Your output looks like they are getting downloaded, but somehow not found at runtime. I noticed you're using anaconda, which I'm not using, so there is maybe a small chance that is related, otherwise maybe some strange path or environment variable issue. Can you see whether he_lemmatizer.pt actually got downloaded and placed into hebpipe/models/stanza/? If not, then the reason stanza.download('he') is working is that stanza is falling back to the default Hebrew model in site-packages/stanza (this model is not terrible, but substantially worse for lemmatization than the one in the download, see here).

cjer commented 2 years ago

Thanks for the help :)

Yes, both models exist in hebpipe/models/stanza/. The error is raised because the resources.json file doesn't exist. This is a global file stanza uses for mapping between all the languages and their corresponding models.

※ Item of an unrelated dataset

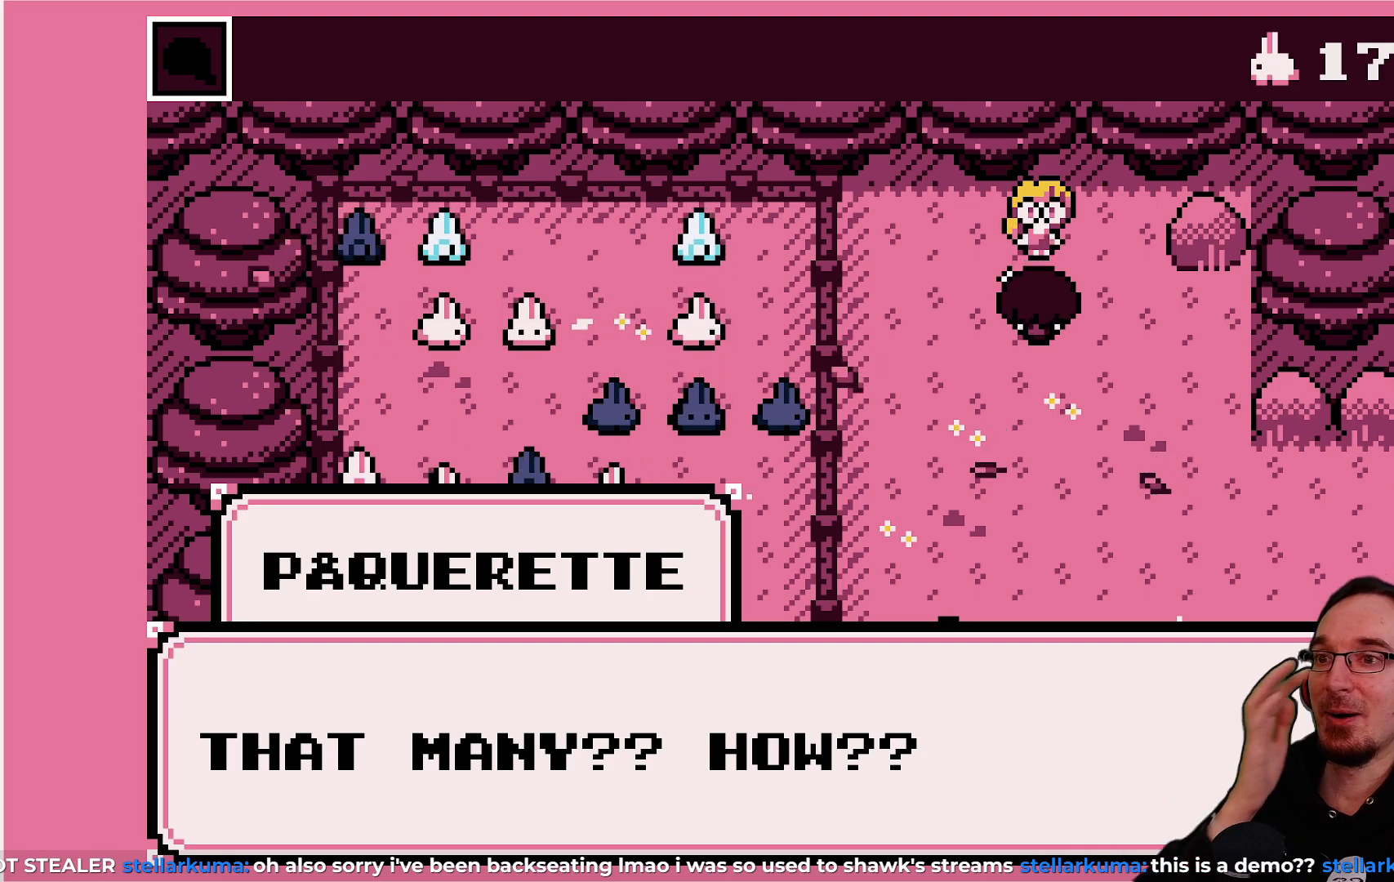
{"buttons": [], "left_stick": "center", "events": [[267, "CROSS", "down"], [400, "CROSS", "up"]]}
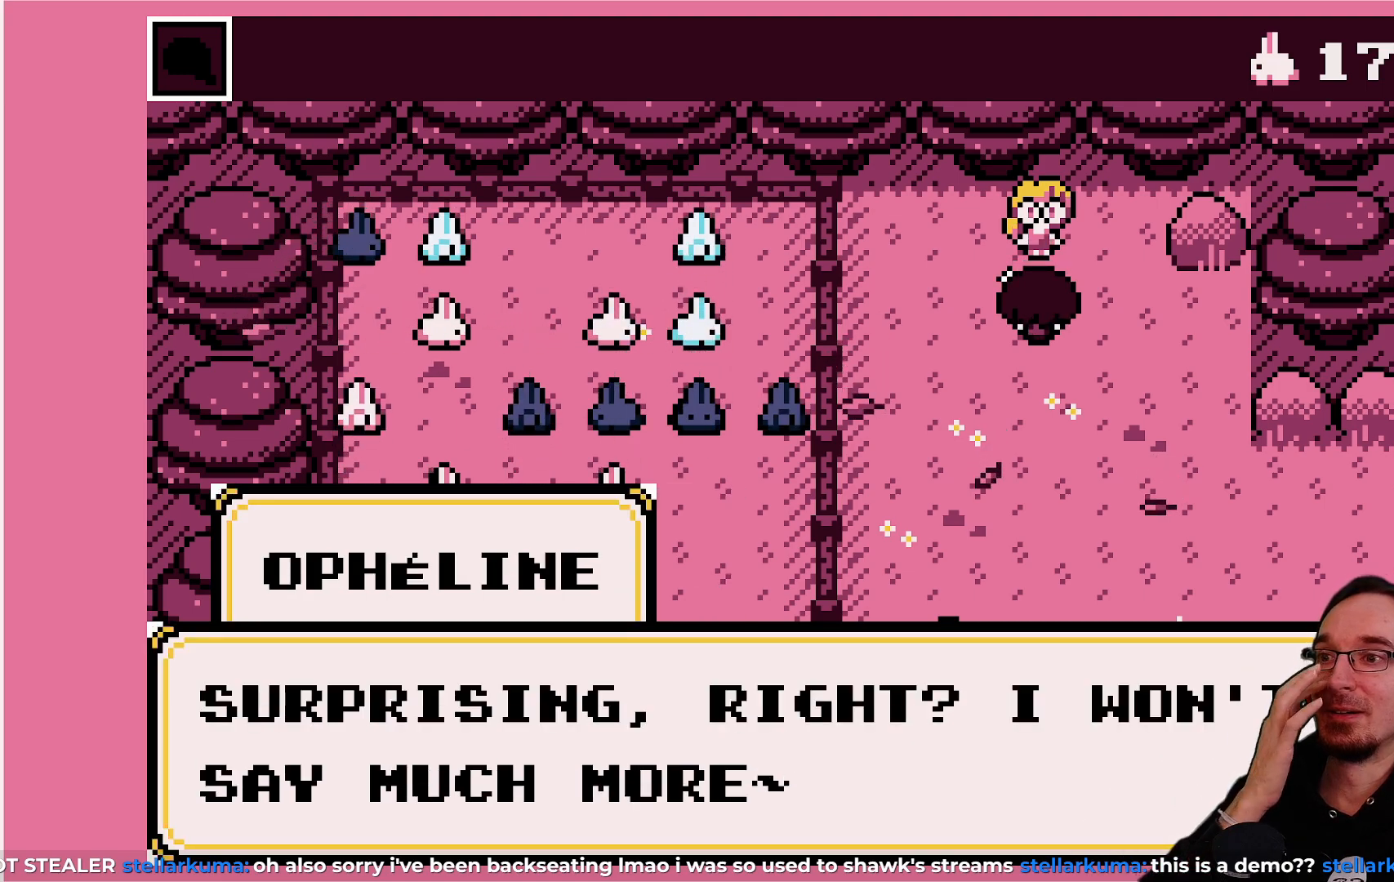
{"buttons": [], "left_stick": "center", "events": []}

I think that in a fresh env/machine, this file is created only once you run stanza.download(...)` for the first time. I don't think this should have an effect on the pretrained model that is used by hebpipe (since you pass it explicitly to the stanza pipeline init).

btw, there is also a version conflict warning in runtime now:

/home/anaconda3/envs/hebpipe/lib/python3.8/site-packages/scikit_learn-1.0.2-py3.8-linux-x86_64.egg/sklearn/base.py:329: UserWarning: Trying to unpickle estimator LabelEncoder from version 0.23.2 when using version 1.0.2. This might lead to breaking code or invalid results. Use at your own risk. For more info please refer to:
https://scikit-learn.org/stable/modules/model_persistence.html#security-maintainability-limitations

It might be best if you did pip freeze > requirements.txt in an environment that you know has no conflicts, and use that in the package setup.py and requirements.txt files.

tamarjohn commented 2 years ago

Also received the same error and when I pip installed transformers==3.5.1 I got this error message:

Screenshot 2022-03-30 at 12 45 03

Any idea on how I this can be solved? I tried pip install --upgrade sentencepiece==0.1.91 but it didn't work:

Screenshot 2022-03-30 at 12 48 15
cjer commented 2 years ago

This worked for me in setup.py in a clean env:

   install_requires = ['requests','numpy==1.19.4','pandas','scipy','joblib','xgboost==0.81','depedit','xmltodict',
                      'torch==1.6.0','sentencepiece==0.1.91','transformers==3.5.1','flair==0.6.1','diaparser==1.1.2','rftokenizer', 'stanza','conllu'],
tamarjohn commented 2 years ago

Thanks! After setting python 3.8 in the environment (I had python 3.9 set up) I followed your solution and it works.